**Do this:**
In the records below, reproduce word for word every line from the one containing "list Если 3 [156, 1467, 1122, 1496]" through the one containing "list Обновить файл [193, 1419, 1122, 1448]", both included.

-- START OF Records supplied --

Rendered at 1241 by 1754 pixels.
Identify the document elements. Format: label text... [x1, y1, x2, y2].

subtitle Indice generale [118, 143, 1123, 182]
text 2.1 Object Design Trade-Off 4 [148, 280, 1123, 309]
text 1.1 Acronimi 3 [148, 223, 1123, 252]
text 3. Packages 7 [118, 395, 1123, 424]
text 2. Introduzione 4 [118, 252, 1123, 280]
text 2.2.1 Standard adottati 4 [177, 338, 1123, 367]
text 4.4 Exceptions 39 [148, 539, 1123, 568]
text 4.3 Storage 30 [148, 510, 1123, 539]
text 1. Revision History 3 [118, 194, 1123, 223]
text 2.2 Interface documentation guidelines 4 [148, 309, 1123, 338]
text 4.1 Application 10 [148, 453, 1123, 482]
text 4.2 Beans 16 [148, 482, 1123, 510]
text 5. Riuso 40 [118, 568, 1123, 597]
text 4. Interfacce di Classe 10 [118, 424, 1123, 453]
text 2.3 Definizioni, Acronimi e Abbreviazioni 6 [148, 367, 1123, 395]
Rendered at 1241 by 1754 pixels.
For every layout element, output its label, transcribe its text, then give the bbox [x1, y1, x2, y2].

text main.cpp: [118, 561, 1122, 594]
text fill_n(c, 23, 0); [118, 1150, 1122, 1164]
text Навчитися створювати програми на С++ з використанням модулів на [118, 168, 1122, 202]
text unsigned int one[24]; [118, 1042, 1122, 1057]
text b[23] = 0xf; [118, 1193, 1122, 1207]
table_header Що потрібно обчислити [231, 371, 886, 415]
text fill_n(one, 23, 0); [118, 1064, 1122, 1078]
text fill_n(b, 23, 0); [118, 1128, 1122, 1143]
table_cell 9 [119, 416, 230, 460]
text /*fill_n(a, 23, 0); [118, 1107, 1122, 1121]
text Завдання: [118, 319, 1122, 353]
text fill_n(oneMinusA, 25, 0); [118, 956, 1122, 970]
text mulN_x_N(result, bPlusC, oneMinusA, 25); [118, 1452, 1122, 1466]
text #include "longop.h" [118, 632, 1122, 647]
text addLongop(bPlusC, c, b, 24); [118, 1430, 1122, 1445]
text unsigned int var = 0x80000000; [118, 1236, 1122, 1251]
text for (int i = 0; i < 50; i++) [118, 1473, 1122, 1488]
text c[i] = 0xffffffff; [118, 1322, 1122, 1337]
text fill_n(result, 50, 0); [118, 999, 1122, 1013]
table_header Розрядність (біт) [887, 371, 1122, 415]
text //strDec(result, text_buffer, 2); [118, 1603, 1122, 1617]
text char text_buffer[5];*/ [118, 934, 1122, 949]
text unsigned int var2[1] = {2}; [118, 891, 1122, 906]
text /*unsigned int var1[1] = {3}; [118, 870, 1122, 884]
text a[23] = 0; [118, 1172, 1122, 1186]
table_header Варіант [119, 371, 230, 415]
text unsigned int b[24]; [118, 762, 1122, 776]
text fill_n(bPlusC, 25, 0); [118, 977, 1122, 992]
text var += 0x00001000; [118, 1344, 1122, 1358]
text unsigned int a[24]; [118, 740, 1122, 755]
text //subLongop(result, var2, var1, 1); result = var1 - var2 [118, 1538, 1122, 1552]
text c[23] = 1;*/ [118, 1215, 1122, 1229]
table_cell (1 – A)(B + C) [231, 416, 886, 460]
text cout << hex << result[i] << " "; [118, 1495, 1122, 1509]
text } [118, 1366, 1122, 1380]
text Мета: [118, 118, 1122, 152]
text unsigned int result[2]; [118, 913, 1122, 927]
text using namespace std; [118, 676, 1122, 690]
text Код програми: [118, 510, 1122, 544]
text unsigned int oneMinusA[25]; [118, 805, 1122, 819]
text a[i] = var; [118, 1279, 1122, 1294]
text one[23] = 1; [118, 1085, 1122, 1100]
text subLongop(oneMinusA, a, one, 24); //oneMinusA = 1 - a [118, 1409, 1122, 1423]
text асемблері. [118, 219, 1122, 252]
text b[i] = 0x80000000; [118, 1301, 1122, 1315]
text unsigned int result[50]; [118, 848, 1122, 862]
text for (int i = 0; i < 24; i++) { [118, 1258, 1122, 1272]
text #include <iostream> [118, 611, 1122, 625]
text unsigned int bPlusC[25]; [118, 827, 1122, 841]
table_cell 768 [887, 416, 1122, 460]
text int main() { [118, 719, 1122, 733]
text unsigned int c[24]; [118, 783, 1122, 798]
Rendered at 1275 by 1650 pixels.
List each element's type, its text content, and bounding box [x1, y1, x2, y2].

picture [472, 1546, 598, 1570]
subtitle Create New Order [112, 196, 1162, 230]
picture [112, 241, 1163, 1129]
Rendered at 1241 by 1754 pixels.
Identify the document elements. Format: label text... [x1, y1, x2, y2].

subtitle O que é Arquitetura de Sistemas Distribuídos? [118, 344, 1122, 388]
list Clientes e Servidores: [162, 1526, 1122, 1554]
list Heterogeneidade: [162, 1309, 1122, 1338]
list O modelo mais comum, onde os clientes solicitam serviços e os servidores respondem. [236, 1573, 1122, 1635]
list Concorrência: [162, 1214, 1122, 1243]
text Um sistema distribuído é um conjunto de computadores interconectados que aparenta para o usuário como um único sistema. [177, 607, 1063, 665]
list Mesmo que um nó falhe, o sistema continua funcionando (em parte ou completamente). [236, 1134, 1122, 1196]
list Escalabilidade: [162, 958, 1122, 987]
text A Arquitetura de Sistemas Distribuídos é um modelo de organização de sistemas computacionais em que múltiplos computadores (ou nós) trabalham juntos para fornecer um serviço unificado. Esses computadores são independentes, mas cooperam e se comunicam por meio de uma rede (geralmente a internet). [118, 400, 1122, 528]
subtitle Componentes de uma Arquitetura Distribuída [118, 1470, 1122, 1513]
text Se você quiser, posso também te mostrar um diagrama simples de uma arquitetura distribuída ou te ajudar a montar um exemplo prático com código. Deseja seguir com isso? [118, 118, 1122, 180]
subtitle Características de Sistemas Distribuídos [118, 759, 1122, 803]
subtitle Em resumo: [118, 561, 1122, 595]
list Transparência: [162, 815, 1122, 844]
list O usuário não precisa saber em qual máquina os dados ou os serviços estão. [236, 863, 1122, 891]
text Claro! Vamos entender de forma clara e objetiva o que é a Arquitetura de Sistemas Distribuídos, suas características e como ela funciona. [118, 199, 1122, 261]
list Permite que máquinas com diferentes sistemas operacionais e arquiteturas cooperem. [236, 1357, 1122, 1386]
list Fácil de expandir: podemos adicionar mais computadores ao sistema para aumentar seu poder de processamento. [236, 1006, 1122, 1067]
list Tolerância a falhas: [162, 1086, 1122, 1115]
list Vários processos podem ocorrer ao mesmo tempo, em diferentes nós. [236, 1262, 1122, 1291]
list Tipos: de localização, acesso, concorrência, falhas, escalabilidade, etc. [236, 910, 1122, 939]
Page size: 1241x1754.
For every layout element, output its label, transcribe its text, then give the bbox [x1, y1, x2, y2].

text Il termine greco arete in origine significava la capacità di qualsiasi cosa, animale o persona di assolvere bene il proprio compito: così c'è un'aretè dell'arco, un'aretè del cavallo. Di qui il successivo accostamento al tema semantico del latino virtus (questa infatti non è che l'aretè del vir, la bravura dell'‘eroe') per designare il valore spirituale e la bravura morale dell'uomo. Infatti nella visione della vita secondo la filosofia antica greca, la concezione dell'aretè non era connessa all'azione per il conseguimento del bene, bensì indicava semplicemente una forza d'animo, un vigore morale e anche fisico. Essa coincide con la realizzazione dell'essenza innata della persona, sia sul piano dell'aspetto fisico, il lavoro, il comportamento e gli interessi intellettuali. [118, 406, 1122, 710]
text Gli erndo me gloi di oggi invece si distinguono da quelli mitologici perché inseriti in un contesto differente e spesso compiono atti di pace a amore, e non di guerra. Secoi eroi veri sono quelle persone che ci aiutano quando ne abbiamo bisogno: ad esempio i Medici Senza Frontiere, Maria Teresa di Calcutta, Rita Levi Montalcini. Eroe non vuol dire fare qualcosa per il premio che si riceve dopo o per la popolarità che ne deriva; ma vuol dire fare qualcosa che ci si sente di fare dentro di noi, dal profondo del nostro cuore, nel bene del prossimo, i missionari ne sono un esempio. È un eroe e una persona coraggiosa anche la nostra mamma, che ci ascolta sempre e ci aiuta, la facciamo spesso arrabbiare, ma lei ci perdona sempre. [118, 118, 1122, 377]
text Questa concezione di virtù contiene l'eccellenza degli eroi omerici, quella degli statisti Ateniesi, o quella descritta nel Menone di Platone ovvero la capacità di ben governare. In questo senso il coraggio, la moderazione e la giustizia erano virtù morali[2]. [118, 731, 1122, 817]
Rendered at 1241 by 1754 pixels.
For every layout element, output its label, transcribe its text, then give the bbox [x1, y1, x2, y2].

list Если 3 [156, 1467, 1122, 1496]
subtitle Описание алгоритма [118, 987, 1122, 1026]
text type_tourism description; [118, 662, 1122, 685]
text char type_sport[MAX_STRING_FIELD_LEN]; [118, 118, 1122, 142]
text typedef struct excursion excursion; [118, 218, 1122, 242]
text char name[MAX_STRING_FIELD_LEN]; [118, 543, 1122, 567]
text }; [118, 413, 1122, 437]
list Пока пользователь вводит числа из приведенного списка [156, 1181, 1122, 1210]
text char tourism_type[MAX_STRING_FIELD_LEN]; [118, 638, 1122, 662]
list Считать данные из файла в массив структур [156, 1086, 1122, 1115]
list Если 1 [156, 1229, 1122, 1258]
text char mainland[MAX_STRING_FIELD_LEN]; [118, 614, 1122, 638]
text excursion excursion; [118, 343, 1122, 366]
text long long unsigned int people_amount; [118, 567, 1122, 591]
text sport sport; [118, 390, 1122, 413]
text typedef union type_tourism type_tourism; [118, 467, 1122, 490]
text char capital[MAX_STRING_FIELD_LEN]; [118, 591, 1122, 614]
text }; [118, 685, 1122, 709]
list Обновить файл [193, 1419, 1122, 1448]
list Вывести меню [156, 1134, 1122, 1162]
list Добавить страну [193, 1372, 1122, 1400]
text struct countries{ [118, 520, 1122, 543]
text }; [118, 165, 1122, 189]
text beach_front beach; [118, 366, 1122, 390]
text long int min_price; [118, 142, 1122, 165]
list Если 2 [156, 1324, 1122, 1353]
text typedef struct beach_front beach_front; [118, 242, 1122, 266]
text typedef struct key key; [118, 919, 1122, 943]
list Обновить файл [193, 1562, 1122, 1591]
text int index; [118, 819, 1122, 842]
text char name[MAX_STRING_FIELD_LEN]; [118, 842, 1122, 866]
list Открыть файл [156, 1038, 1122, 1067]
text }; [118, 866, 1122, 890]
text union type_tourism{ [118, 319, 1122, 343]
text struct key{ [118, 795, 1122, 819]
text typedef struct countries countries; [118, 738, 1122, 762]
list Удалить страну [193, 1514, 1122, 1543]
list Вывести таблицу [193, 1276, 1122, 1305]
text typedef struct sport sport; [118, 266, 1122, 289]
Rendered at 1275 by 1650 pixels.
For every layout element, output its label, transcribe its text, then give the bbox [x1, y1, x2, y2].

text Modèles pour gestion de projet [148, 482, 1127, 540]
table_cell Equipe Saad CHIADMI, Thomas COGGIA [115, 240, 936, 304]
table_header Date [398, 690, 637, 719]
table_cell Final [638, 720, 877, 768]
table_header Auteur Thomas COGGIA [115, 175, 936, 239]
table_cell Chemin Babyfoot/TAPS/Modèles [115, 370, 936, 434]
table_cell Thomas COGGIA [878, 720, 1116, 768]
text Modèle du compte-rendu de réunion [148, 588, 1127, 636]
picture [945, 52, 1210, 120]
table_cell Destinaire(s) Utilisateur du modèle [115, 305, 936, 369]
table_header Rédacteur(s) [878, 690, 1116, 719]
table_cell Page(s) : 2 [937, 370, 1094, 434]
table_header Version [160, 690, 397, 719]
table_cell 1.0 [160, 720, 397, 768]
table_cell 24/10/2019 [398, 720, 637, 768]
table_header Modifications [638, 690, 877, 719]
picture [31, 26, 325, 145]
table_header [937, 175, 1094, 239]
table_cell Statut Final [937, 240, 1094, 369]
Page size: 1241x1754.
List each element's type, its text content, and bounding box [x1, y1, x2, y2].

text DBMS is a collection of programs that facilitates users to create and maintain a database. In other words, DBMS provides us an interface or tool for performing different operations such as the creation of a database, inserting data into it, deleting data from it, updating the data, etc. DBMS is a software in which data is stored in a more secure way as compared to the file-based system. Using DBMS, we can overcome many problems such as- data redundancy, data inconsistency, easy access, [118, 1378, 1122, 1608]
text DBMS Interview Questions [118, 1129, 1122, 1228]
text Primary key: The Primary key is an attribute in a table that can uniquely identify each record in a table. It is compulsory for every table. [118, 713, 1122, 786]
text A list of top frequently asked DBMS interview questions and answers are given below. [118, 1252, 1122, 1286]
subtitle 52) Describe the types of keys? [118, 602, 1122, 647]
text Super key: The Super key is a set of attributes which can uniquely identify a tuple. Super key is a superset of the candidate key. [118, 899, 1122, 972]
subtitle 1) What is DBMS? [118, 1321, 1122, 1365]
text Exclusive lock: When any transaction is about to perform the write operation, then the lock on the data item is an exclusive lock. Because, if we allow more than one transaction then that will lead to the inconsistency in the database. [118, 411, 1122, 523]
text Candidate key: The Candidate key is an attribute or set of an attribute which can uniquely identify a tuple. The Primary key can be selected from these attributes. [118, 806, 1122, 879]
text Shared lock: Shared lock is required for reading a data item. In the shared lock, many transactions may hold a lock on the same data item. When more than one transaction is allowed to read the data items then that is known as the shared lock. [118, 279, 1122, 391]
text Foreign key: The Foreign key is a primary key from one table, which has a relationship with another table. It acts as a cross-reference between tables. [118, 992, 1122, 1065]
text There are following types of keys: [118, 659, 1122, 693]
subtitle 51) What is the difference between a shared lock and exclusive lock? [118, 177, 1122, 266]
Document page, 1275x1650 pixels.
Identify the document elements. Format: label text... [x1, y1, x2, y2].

-- END OF Records supplied --

**Solved problem:**
list Если 3 [156, 1467, 1122, 1496]
subtitle Описание алгоритма [118, 987, 1122, 1026]
text type_tourism description; [118, 662, 1122, 685]
text char type_sport[MAX_STRING_FIELD_LEN]; [118, 118, 1122, 142]
text typedef struct excursion excursion; [118, 218, 1122, 242]
text char name[MAX_STRING_FIELD_LEN]; [118, 543, 1122, 567]
text }; [118, 413, 1122, 437]
list Пока пользователь вводит числа из приведенного списка [156, 1181, 1122, 1210]
text char tourism_type[MAX_STRING_FIELD_LEN]; [118, 638, 1122, 662]
list Считать данные из файла в массив структур [156, 1086, 1122, 1115]
list Если 1 [156, 1229, 1122, 1258]
text char mainland[MAX_STRING_FIELD_LEN]; [118, 614, 1122, 638]
text excursion excursion; [118, 343, 1122, 366]
text long long unsigned int people_amount; [118, 567, 1122, 591]
text sport sport; [118, 390, 1122, 413]
text typedef union type_tourism type_tourism; [118, 467, 1122, 490]
text char capital[MAX_STRING_FIELD_LEN]; [118, 591, 1122, 614]
text }; [118, 685, 1122, 709]
list Обновить файл [193, 1419, 1122, 1448]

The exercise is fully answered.